Elevated FiO2

In addition to mechanical factors which damage the lung, high inspired concentrations of oxygen are believed to be toxic. Most of the evidence for this comes from animal studies, as pathological samples from patients may be difficult to differentiate from the underlying disease. However, it is possible that animal models of oxygen toxicity do not reflect pathology in humans.

A prospective study of 10 patients with irreversible brain damage (five ventilated with an FiO 2 of 0.21, and the rest at an FiO2 of 1.0) found that after 40 h the group ventilated with pure oxygen had significantly poorer oxygenation compared with the 'air' group (temporarily measured at FiO 2 1.0 for comparison). The intrapulmonary shunt and ratio of dead-space to tidal volume were also significantly increased in the 'oxygen' group.

Acute tracheobronchitis with substernal distress may begin within 4 to 22 h of breathing 100 per cent oxygen in normal subjects; in contrast, others have found that short exposure (24-48 h) to 100 per cent oxygen appeared to do little harm, with no change in intrapulmonary shunt, dead-space, or clinical outcome following cardiac surgery. However, normal subjects may not reflect the situation in patients with diseased lungs. The individual patient's liability to oxygen toxicity may depend on his or her age, nutritional status, and endocrine status, as well as previous exposure to oxygen or other oxidants ( Deneke and Fanburg 1980).

The changes of oxygen toxicity tend to be rather non-specific, i.e. atelectasis, inflammation, edema, alveolar hemorrhage, fibrin deposition, and thickening and hyalinization of alveolar membranes.

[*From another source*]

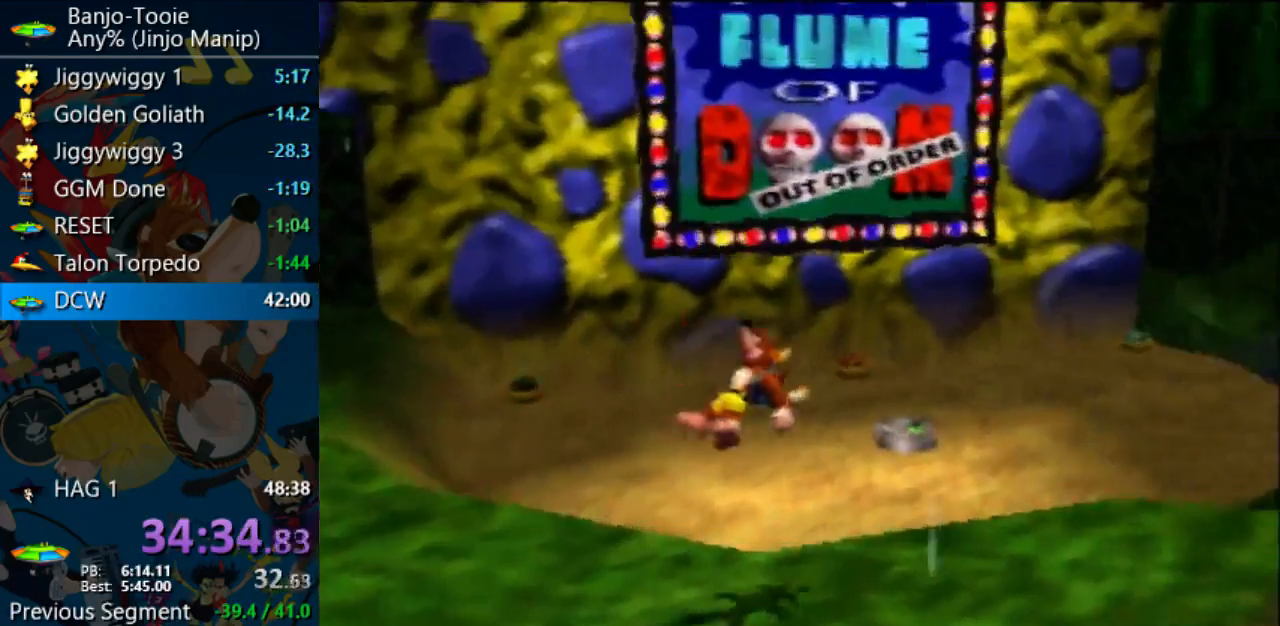
{"dt_ms": 500, "buttons": ["Z"], "left_stick": "up-right", "events": []}
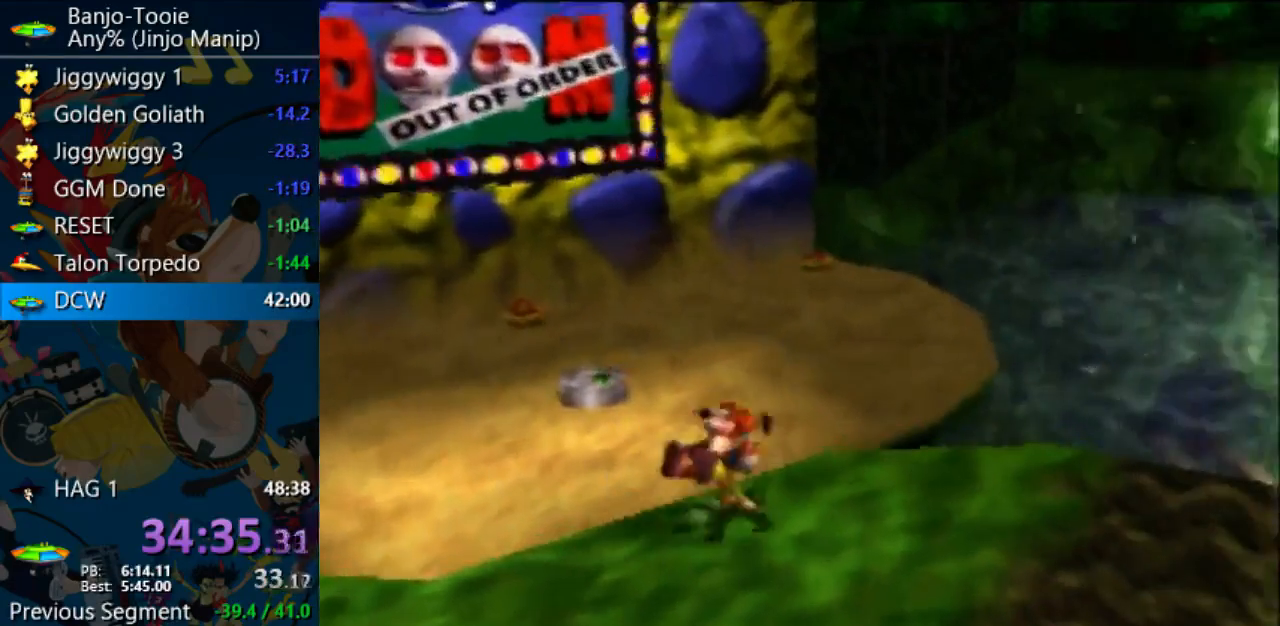
{"dt_ms": 500, "buttons": ["R1", "Z"], "left_stick": "up-left", "events": [[33, "A", "down"], [67, "left_stick", "up"], [133, "A", "up"], [367, "left_stick", "up-left"], [467, "R1", "down"]]}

High FiO2 may cause atelectasis principally by two mechanisms. Firstly, in partially obstructed airways, oxygen is absorbed from the alveoli faster than it is replenished from the upper airways. This tendency will be exaggerated if FiO 2 is 1.0 and no nitrogen is present to splint the alveoli. Secondly, in the presence of high concentrations of oxygen, surfactant may be deficient in amount and function.

Further toxic effects of oxygen are believed to be mediated through what are loosely termed oxygen radicals, the most important of which are superoxide (O 2-), hydrogen peroxide (H2O2), singlet oxygen (1O2), and hydroxyl radical (OH-). These may cause lipid peroxidation, protein sulfhydryl oxidation, and DNA damage, leading to cell death. The protective mechanisms against these radicals under normal circumstances (e.g. superoxide dismutase, catalase, and reduced glutathione) may be overwhelmed in the diseased state. It is not yet clear whether giving reducing agents such as ^-acetylcysteine or superoxide dismutase has any therapeutic benefit. These toxic effects may lead to an inflammatory response, possibly resulting in edema, fibrin deposition with hyalinization of alveolar membranes, and alveolar hemorrhage.

The 'safe FiO2' in humans is unclear. Empirical animal evidence suggests that the dose of oxygen may be a function of partial pressure and length of exposure. In humans, FiO2 values of 50 to 60 per cent are generally regarded to be the upper limit of 'safety'. However, in view of the lack of unequivocal evidence about the significance of oxygen toxicity (possibly rarely of practical importance), it is perhaps best to adopt a common-sense approach, i.e. fear of causing oxygen toxicity should not take precedence over the relief of arterial hypoxemia in mechanically ventilated patients, while using the minimum FiO 2 to provide an acceptable PaO2 of 8 kPa.